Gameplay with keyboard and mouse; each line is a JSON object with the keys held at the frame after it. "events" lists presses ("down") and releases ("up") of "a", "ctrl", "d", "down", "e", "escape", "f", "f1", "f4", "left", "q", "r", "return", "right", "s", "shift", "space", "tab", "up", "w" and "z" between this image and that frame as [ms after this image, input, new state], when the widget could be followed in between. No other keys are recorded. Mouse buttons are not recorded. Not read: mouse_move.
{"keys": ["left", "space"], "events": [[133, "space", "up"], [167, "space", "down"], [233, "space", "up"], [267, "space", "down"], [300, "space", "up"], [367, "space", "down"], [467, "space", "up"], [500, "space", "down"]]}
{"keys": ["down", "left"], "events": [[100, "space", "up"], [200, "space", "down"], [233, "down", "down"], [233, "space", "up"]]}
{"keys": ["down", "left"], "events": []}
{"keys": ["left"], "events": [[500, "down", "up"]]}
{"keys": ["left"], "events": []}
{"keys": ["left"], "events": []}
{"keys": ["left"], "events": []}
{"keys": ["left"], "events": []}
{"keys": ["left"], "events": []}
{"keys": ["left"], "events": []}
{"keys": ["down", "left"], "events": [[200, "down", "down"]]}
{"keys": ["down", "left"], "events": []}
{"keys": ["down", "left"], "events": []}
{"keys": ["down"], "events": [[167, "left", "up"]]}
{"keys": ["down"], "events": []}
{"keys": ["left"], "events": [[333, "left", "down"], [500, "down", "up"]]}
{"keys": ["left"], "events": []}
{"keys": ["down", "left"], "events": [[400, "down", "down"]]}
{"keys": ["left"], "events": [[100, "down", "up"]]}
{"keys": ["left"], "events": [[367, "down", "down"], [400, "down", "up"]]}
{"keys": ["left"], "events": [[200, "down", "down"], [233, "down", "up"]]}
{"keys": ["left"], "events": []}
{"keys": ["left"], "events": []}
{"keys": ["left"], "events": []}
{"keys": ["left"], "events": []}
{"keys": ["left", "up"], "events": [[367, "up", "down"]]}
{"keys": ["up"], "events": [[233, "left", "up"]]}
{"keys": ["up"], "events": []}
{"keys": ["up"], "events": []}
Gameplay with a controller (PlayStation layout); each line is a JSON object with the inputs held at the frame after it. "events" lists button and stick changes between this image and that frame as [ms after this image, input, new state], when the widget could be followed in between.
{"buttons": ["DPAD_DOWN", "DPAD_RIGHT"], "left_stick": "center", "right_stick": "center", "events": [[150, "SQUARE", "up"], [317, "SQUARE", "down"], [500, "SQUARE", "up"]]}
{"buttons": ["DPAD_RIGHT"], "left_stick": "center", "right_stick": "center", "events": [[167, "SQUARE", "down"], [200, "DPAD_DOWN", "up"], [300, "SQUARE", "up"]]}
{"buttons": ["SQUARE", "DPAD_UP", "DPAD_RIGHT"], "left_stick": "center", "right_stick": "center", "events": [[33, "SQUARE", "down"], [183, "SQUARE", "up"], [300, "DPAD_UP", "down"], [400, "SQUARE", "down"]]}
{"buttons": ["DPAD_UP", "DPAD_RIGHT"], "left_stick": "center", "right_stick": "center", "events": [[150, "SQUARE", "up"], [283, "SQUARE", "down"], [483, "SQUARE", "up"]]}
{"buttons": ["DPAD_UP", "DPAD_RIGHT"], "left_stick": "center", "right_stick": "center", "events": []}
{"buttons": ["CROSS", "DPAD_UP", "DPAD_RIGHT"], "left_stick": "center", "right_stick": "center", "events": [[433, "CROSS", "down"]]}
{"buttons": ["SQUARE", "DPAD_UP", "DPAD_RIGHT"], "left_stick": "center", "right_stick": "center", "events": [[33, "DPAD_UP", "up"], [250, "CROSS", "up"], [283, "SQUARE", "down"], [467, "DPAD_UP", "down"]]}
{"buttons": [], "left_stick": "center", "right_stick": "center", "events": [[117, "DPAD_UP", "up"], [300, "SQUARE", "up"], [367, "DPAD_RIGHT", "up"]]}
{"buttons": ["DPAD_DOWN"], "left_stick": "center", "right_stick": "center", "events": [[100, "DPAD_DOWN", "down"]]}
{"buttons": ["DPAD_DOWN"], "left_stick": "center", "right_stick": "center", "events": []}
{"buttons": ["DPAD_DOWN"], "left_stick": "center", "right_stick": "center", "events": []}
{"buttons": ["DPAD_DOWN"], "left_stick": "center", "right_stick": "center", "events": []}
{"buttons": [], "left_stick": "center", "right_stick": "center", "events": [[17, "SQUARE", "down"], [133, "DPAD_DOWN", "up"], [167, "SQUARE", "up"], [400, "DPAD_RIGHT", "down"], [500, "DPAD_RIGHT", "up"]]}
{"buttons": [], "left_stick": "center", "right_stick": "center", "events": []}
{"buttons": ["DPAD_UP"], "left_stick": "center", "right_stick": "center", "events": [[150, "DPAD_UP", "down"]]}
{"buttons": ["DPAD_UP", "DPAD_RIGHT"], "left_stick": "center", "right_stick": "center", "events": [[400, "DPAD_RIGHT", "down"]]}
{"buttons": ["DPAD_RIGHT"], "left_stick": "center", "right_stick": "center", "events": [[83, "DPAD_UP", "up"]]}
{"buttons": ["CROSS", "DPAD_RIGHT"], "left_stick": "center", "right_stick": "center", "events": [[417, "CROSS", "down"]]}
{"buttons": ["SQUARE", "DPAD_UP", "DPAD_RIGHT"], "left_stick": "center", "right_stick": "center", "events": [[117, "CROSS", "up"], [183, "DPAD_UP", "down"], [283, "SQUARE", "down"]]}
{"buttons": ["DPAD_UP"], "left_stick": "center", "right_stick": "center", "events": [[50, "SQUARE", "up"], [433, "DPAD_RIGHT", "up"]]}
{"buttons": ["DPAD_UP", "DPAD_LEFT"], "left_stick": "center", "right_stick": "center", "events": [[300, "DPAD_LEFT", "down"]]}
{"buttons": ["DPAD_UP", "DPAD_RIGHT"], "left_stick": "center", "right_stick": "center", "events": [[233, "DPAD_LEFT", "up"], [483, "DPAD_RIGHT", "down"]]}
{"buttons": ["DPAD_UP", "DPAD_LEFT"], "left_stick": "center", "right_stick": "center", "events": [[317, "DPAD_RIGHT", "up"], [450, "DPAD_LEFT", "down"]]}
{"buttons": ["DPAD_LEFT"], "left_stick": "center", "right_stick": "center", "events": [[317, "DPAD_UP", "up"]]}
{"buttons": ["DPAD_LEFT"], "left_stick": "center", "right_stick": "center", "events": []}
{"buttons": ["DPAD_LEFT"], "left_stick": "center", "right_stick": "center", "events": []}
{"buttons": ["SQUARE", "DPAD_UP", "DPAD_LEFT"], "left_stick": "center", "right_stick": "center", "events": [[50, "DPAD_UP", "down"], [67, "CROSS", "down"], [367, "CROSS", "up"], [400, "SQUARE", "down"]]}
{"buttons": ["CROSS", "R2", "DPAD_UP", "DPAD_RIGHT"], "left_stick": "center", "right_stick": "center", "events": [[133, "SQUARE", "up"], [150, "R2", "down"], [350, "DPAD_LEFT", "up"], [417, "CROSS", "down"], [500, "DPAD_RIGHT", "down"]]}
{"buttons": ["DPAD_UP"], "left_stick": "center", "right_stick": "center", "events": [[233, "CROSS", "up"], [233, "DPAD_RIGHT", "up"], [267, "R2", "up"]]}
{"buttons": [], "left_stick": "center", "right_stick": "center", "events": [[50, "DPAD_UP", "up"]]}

EXERCISE AIM ▸
Each record above is to be returned verbatim.

RESPONSE TO THIS TASK ▸
Gameplay with keyboard and mouse; each line is a JSON object with the keys held at the frame after it. "events" lists presses ("down") and releases ("up") of "a", "ctrl", "d", "down", "e", "escape", "f", "f1", "f4", "left", "q", "r", "return", "right", "s", "shift", "space", "tab", "up", "w" and "z" between this image and that frame as [ms after this image, input, new state], when the widget could be followed in between. No other keys are recorded. Mouse buttons are not recorded. Not read: mouse_move.
{"keys": ["left", "space"], "events": [[133, "space", "up"], [167, "space", "down"], [233, "space", "up"], [267, "space", "down"], [300, "space", "up"], [367, "space", "down"], [467, "space", "up"], [500, "space", "down"]]}
{"keys": ["down", "left"], "events": [[100, "space", "up"], [200, "space", "down"], [233, "down", "down"], [233, "space", "up"]]}
{"keys": ["down", "left"], "events": []}
{"keys": ["left"], "events": [[500, "down", "up"]]}
{"keys": ["left"], "events": []}
{"keys": ["left"], "events": []}
{"keys": ["left"], "events": []}
{"keys": ["left"], "events": []}
{"keys": ["left"], "events": []}
{"keys": ["left"], "events": []}
{"keys": ["down", "left"], "events": [[200, "down", "down"]]}
{"keys": ["down", "left"], "events": []}
{"keys": ["down", "left"], "events": []}
{"keys": ["down"], "events": [[167, "left", "up"]]}
{"keys": ["down"], "events": []}
{"keys": ["left"], "events": [[333, "left", "down"], [500, "down", "up"]]}
{"keys": ["left"], "events": []}
{"keys": ["down", "left"], "events": [[400, "down", "down"]]}
{"keys": ["left"], "events": [[100, "down", "up"]]}
{"keys": ["left"], "events": [[367, "down", "down"], [400, "down", "up"]]}
{"keys": ["left"], "events": [[200, "down", "down"], [233, "down", "up"]]}
{"keys": ["left"], "events": []}
{"keys": ["left"], "events": []}
{"keys": ["left"], "events": []}
{"keys": ["left"], "events": []}
{"keys": ["left", "up"], "events": [[367, "up", "down"]]}
{"keys": ["up"], "events": [[233, "left", "up"]]}
{"keys": ["up"], "events": []}
{"keys": ["up"], "events": []}
Gameplay with a controller (PlayStation layout); each line is a JSON object with the inputs held at the frame after it. "events" lists button and stick changes between this image and that frame as [ms after this image, input, new state], when the widget could be followed in between.
{"buttons": ["DPAD_DOWN", "DPAD_RIGHT"], "left_stick": "center", "right_stick": "center", "events": [[150, "SQUARE", "up"], [317, "SQUARE", "down"], [500, "SQUARE", "up"]]}
{"buttons": ["DPAD_RIGHT"], "left_stick": "center", "right_stick": "center", "events": [[167, "SQUARE", "down"], [200, "DPAD_DOWN", "up"], [300, "SQUARE", "up"]]}
{"buttons": ["SQUARE", "DPAD_UP", "DPAD_RIGHT"], "left_stick": "center", "right_stick": "center", "events": [[33, "SQUARE", "down"], [183, "SQUARE", "up"], [300, "DPAD_UP", "down"], [400, "SQUARE", "down"]]}
{"buttons": ["DPAD_UP", "DPAD_RIGHT"], "left_stick": "center", "right_stick": "center", "events": [[150, "SQUARE", "up"], [283, "SQUARE", "down"], [483, "SQUARE", "up"]]}
{"buttons": ["DPAD_UP", "DPAD_RIGHT"], "left_stick": "center", "right_stick": "center", "events": []}
{"buttons": ["CROSS", "DPAD_UP", "DPAD_RIGHT"], "left_stick": "center", "right_stick": "center", "events": [[433, "CROSS", "down"]]}
{"buttons": ["SQUARE", "DPAD_UP", "DPAD_RIGHT"], "left_stick": "center", "right_stick": "center", "events": [[33, "DPAD_UP", "up"], [250, "CROSS", "up"], [283, "SQUARE", "down"], [467, "DPAD_UP", "down"]]}
{"buttons": [], "left_stick": "center", "right_stick": "center", "events": [[117, "DPAD_UP", "up"], [300, "SQUARE", "up"], [367, "DPAD_RIGHT", "up"]]}
{"buttons": ["DPAD_DOWN"], "left_stick": "center", "right_stick": "center", "events": [[100, "DPAD_DOWN", "down"]]}
{"buttons": ["DPAD_DOWN"], "left_stick": "center", "right_stick": "center", "events": []}
{"buttons": ["DPAD_DOWN"], "left_stick": "center", "right_stick": "center", "events": []}
{"buttons": ["DPAD_DOWN"], "left_stick": "center", "right_stick": "center", "events": []}
{"buttons": [], "left_stick": "center", "right_stick": "center", "events": [[17, "SQUARE", "down"], [133, "DPAD_DOWN", "up"], [167, "SQUARE", "up"], [400, "DPAD_RIGHT", "down"], [500, "DPAD_RIGHT", "up"]]}
{"buttons": [], "left_stick": "center", "right_stick": "center", "events": []}
{"buttons": ["DPAD_UP"], "left_stick": "center", "right_stick": "center", "events": [[150, "DPAD_UP", "down"]]}
{"buttons": ["DPAD_UP", "DPAD_RIGHT"], "left_stick": "center", "right_stick": "center", "events": [[400, "DPAD_RIGHT", "down"]]}
{"buttons": ["DPAD_RIGHT"], "left_stick": "center", "right_stick": "center", "events": [[83, "DPAD_UP", "up"]]}
{"buttons": ["CROSS", "DPAD_RIGHT"], "left_stick": "center", "right_stick": "center", "events": [[417, "CROSS", "down"]]}
{"buttons": ["SQUARE", "DPAD_UP", "DPAD_RIGHT"], "left_stick": "center", "right_stick": "center", "events": [[117, "CROSS", "up"], [183, "DPAD_UP", "down"], [283, "SQUARE", "down"]]}
{"buttons": ["DPAD_UP"], "left_stick": "center", "right_stick": "center", "events": [[50, "SQUARE", "up"], [433, "DPAD_RIGHT", "up"]]}
{"buttons": ["DPAD_UP", "DPAD_LEFT"], "left_stick": "center", "right_stick": "center", "events": [[300, "DPAD_LEFT", "down"]]}
{"buttons": ["DPAD_UP", "DPAD_RIGHT"], "left_stick": "center", "right_stick": "center", "events": [[233, "DPAD_LEFT", "up"], [483, "DPAD_RIGHT", "down"]]}
{"buttons": ["DPAD_UP", "DPAD_LEFT"], "left_stick": "center", "right_stick": "center", "events": [[317, "DPAD_RIGHT", "up"], [450, "DPAD_LEFT", "down"]]}
{"buttons": ["DPAD_LEFT"], "left_stick": "center", "right_stick": "center", "events": [[317, "DPAD_UP", "up"]]}
{"buttons": ["DPAD_LEFT"], "left_stick": "center", "right_stick": "center", "events": []}
{"buttons": ["DPAD_LEFT"], "left_stick": "center", "right_stick": "center", "events": []}
{"buttons": ["SQUARE", "DPAD_UP", "DPAD_LEFT"], "left_stick": "center", "right_stick": "center", "events": [[50, "DPAD_UP", "down"], [67, "CROSS", "down"], [367, "CROSS", "up"], [400, "SQUARE", "down"]]}
{"buttons": ["CROSS", "R2", "DPAD_UP", "DPAD_RIGHT"], "left_stick": "center", "right_stick": "center", "events": [[133, "SQUARE", "up"], [150, "R2", "down"], [350, "DPAD_LEFT", "up"], [417, "CROSS", "down"], [500, "DPAD_RIGHT", "down"]]}
{"buttons": ["DPAD_UP"], "left_stick": "center", "right_stick": "center", "events": [[233, "CROSS", "up"], [233, "DPAD_RIGHT", "up"], [267, "R2", "up"]]}
{"buttons": [], "left_stick": "center", "right_stick": "center", "events": [[50, "DPAD_UP", "up"]]}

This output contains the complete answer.